For more detailed information please refer to table 1 in section "Any other information on materials and methods incl. tables".

  Summary of results

				relative	relative	rel. adjusted	(MF)	95%	statistical
	conc.	PS	S9	cloning	cell	cloning	mutant	control	analysis*
	µg/mL		mix	efficiency I	density	efficiency I	colonies/	limit	t-test	linear
				%	%	%	106cells			regression
Column	1	2	3	4	5	6	7	8	9	10
Main Experiment / 4 h treatment				mean values of culture I and II
Solvent control with DMSO			-	100.0	100.0	100.0	9.9	2.9 – 22.4
Positive control (EMS)	300		-	73.3	103.5	74.6	271.6		0.000S
Test item	11.1	-	-	98.6	95.7	94.4	#	2.9 – 22.4
Test item	22.2	-	-	100.7	97.7	98.4	#	2.9 – 22.4		0.266
Test item	44.4	-	-	95.8	88.2	84.2	#	2.9 – 22.4
Test item	88.9	-	-	104.2	80.4	84.0	4.4	2.9 – 22.4	n.c.
Test item	177.8	-	-	104.4	81.6	85.1	9.2	2.9 – 22.4	n.c.
Test item	355.5	-	-	99.8	75.6	75.5	7.8	2.9 – 22.4	n.c.
Test item	711.0	-	-	95.4	72.7	70.2	8.3	2.9 – 22.4	n.c.
Test item	1422.0	PS	-	88.7	74.3	65.3	11.3	2.9 – 22.4	0.623
Solvent control with DMSO			+	100.0	100.0	100.0	7.9	2.9 – 23.7
Positive control (DMBA)	2.3		+	90.4	107.7	98.5	52.8		0.011S
Test item	11.1	-	+	87.2	98.5	85.8	#	2.9 – 23.7
Test item	22.2	-	+	87.3	106.1	92.7	#	2.9 – 23.7		0.148
Test item	44.4	-	+	89.9	95.5	86.3	#	2.9 – 23.7
Test item	88.9	-	+	94.4	101.0	96.0	12.7	2.9 – 23.7	0.034S
Test item	177.8	-	+	88.6	105.4	93.3	7.6	2.9 – 23.7	n.c.
Test item	355.5	-	+	93.2	115.3	108.3	7.9	2.9 – 23.7	n.c.
Test item	711.0	-	+	78.8	96.0	75.8	8.6	2.9 – 23.7	0.392
Test item	1422.0	PS	+	54.4	102.2	55.7	4.7	2.9 – 23.7	n.c.

 

*       statistical analysis based on the mean values of culture I and II

n.c.   not calculated (mean MF below MF of the solvent control)

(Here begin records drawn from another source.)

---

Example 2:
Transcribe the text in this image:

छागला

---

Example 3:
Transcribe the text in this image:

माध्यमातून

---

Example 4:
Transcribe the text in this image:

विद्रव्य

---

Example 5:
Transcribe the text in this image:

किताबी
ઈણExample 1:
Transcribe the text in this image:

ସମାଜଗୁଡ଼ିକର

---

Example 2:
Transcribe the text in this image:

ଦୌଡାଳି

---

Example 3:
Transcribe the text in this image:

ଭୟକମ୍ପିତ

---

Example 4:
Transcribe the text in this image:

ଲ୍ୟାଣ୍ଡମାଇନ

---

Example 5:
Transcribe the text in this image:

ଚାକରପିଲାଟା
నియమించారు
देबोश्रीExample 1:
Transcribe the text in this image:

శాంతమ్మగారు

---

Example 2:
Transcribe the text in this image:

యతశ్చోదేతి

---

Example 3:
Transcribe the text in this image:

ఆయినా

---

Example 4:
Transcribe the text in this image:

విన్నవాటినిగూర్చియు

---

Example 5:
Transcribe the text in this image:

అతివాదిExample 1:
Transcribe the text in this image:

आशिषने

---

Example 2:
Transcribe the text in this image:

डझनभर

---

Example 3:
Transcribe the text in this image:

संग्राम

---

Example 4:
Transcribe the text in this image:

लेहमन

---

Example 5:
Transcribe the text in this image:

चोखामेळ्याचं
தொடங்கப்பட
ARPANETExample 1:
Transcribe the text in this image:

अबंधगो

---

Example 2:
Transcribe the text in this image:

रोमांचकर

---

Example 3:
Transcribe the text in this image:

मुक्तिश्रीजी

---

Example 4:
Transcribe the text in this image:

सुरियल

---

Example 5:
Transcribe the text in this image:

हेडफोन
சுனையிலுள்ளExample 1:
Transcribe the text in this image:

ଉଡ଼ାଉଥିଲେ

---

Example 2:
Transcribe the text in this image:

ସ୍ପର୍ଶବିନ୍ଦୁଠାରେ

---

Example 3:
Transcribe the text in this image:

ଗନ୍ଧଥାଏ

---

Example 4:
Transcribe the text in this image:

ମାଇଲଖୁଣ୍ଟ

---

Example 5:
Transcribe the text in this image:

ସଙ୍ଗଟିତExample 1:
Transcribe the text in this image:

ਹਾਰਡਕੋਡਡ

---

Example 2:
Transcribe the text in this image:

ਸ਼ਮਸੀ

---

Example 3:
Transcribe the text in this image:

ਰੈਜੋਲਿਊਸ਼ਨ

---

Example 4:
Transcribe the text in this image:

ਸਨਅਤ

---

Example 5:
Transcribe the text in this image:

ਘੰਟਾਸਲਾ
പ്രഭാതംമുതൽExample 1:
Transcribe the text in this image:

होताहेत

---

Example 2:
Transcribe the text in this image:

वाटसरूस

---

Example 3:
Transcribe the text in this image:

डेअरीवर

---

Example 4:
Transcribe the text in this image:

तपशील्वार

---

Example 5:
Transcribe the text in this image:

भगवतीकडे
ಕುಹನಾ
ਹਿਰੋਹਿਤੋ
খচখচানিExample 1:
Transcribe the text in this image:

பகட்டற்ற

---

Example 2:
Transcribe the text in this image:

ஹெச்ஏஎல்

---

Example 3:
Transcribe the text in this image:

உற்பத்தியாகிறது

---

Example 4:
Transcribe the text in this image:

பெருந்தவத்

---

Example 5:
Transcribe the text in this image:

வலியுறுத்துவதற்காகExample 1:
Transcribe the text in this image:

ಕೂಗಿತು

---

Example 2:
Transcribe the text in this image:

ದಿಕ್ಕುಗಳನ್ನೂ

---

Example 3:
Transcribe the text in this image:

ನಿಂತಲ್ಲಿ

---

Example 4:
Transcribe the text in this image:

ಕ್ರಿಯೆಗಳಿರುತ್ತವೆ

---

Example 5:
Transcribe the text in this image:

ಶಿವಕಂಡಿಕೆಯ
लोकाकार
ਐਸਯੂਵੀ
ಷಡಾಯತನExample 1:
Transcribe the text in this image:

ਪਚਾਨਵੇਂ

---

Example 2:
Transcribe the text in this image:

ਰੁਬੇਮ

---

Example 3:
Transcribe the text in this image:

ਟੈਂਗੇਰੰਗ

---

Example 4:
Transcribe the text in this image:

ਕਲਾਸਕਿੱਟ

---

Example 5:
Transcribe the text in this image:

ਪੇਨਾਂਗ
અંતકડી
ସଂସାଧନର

PS =  Phase separation at the end of treatment

S =    significant trend (p < 0.05)

MF   Mutant frequency

#       cultures not continued as a minimum of only four analyzable concentrations are required

Conclusions:

In conclusion it can be stated that under the experimental conditions reported the test substance did not induce gene mutations at the HPRT locus in V79 cells.

Executive summary:

This GLP compliant study (according to OECD TG 476) was performed to investigate the potential of the test substance, dissolved in DMSO, to induce gene mutations at the HPRT locus in V79 cells of the Chinese hamster. The assay was performed in one experiment using two parallel cultures. The main experiment was performed with and without liver microsomal activation and a treatment period of 4 hours. The highest applied concentration in the pre-test on toxicity (1422 µg/mL) was chosen corresponding to 10 mM, with respect to the OECD guideline 476 (2016). Based on the results of the pre-experiment the following concentrations were applied in the main experiment: 11.1, 22.2, 44.4, 88.9, 177.8, 355.5, 711, and 1422 µg/ml.

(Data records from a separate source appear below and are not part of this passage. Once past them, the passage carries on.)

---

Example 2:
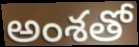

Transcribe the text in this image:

అంశతో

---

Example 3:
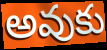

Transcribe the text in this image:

అవుకు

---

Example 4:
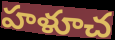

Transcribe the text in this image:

హళూచ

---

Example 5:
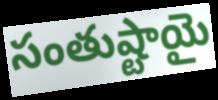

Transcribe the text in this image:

సంతుష్టాయై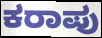
ಕರಾಪುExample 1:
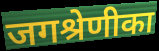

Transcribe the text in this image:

जगश्रेणीका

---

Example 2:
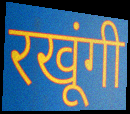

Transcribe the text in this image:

रखूंगी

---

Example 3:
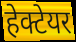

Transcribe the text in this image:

हेक्टेयर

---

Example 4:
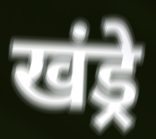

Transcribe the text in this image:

खंड्रे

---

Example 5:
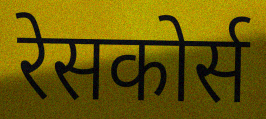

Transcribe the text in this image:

रेसकोर्स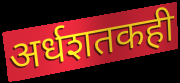
अर्धशतकहीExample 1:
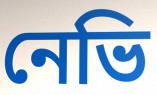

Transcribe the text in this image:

নেভি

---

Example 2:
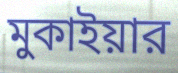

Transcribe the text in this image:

মুকাইয়ার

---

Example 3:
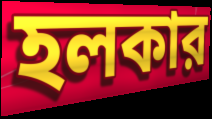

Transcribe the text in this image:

হলকার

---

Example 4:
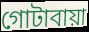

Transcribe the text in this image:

গোটাবায়া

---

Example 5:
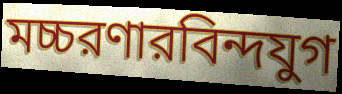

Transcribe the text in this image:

মচ্চরণারবিন্দযুগ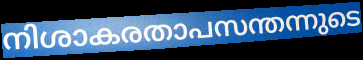
നിശാകരതാപസന്തന്നുടെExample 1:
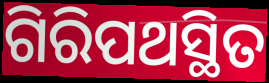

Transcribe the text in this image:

ଗିରିପଥସ୍ଥିତ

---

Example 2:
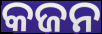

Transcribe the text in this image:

କଜନ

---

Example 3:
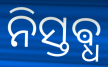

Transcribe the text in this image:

ନିସ୍ତଵ୍ଧ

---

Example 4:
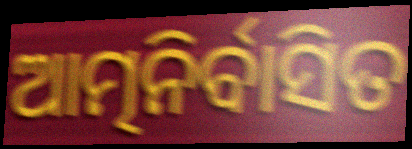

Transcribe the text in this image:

ଆତ୍ମନିର୍ବାସିତ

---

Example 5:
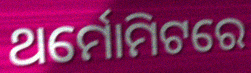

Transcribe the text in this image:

ଥର୍ମୋମିଟରେ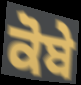
ਕੋਬੇ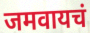
जमवायचं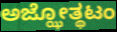
ಅಜ್ಝೋತ್ಥಟಂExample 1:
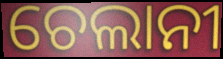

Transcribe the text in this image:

ଚେଲାନୀ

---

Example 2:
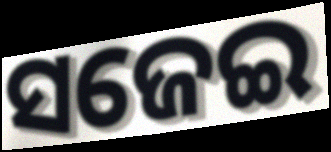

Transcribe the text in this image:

ସଜେଇ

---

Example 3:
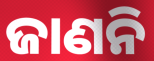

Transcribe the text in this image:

ଜାଣନି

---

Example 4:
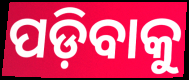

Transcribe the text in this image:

ପଡ଼ିବାକୁ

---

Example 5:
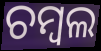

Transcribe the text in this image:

ଚମ୍ବଲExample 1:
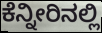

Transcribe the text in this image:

ಕೆನ್ನೀರಿನಲ್ಲಿ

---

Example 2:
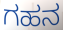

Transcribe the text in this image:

ಗಹನ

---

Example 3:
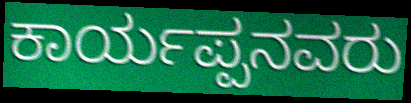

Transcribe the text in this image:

ಕಾರ್ಯಪ್ಪನವರು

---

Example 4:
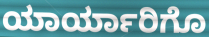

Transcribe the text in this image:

ಯಾರ್ಯಾರಿಗೊ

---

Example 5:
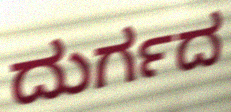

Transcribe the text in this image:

ದುರ್ಗದ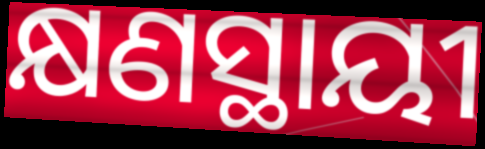
କ୍ଷଣସ୍ଥାୟୀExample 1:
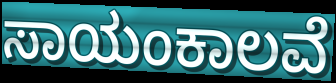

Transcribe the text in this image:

ಸಾಯಂಕಾಲವೆ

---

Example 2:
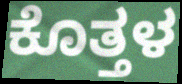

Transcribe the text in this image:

ಕೊತ್ತಳ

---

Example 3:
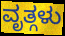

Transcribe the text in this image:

ವೃತ್ಗಳು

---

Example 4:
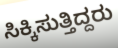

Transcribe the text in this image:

ಸಿಕ್ಕಿಸುತ್ತಿದ್ದರು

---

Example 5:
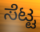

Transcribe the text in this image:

ಸೆಟ್ಟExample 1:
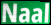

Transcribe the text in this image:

Naal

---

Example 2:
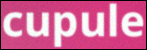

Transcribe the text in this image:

cupule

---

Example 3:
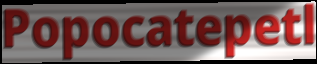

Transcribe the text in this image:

Popocatepetl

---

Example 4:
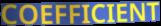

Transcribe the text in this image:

COEFFICIENT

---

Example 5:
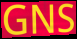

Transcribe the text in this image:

GNS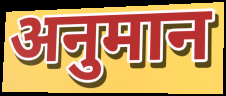
अनुमान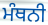
ਮੰਥਨੀ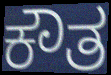
ಕೌತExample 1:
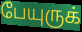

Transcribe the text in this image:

பேயுருக்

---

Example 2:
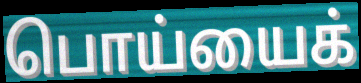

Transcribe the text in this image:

பொய்யைக்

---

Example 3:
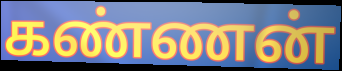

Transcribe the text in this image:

கண்ணன்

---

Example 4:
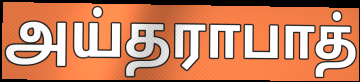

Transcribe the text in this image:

அய்தராபாத்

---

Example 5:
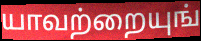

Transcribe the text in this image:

யாவற்றையுங்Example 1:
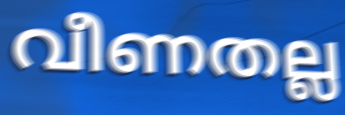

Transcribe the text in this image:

വീണതല്ല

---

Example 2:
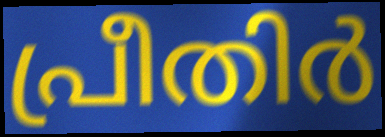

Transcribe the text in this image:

പ്രീതിർ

In the main experiment in the absence and presence of S9 mix, no relevant cytotoxicity was observed up to the highest applied concentration, which showed phase separation.

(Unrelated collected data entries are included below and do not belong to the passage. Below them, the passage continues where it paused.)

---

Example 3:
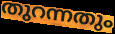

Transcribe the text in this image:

തുറന്നതും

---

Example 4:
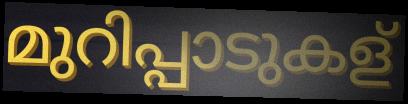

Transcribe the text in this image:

മുറിപ്പാടുകള്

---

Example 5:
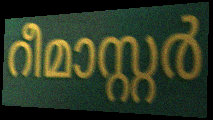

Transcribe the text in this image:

റീമാസ്റ്റർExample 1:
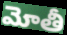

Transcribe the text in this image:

మోతీ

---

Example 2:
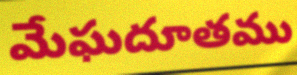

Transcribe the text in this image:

మేఘదూతము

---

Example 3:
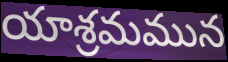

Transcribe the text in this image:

యాశ్రమమున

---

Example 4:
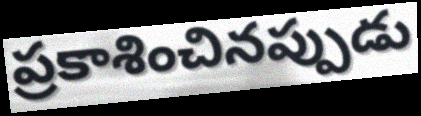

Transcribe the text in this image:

ప్రకాశించినప్పుడు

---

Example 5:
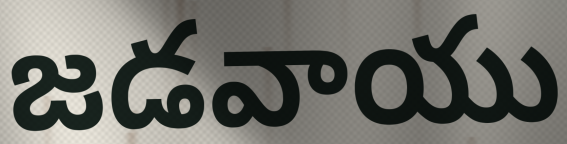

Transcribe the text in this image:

జడవాయు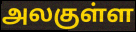
அலகுள்ள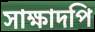
সাক্ষাদপিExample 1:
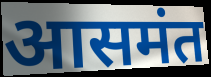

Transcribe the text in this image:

आसमंत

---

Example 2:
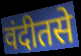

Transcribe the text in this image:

वंदीतसे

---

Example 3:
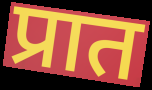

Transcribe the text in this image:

प्रात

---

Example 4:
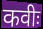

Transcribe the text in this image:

कवीः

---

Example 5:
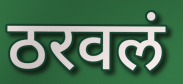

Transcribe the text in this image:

ठरवलंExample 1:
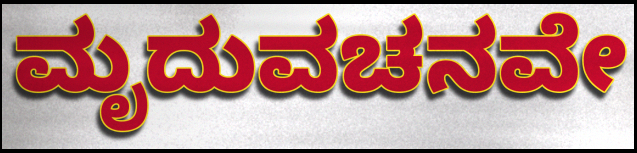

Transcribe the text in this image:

ಮೃದುವಚನವೇ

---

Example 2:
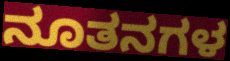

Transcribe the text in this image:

ನೂತನಗಳ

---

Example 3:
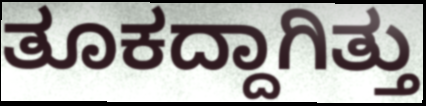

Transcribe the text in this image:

ತೂಕದ್ದಾಗಿತ್ತು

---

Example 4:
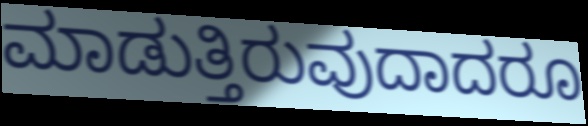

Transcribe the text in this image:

ಮಾಡುತ್ತಿರುವುದಾದರೂ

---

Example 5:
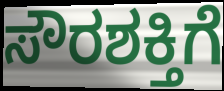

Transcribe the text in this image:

ಸೌರಶಕ್ತಿಗೆ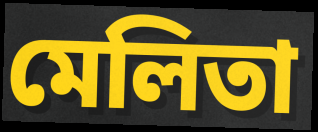
মেলিতা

In the main experiment in the absence and presence of S9 mix, no relevant increases in the numbers of mutant colonies were observed after treatment with the test substance.

Appropriate reference mutagens, used as positive controls, induced a distinct increase in mutant colonies and thus, showed the sensitivity of the test system and the activity of the metabolic activation system.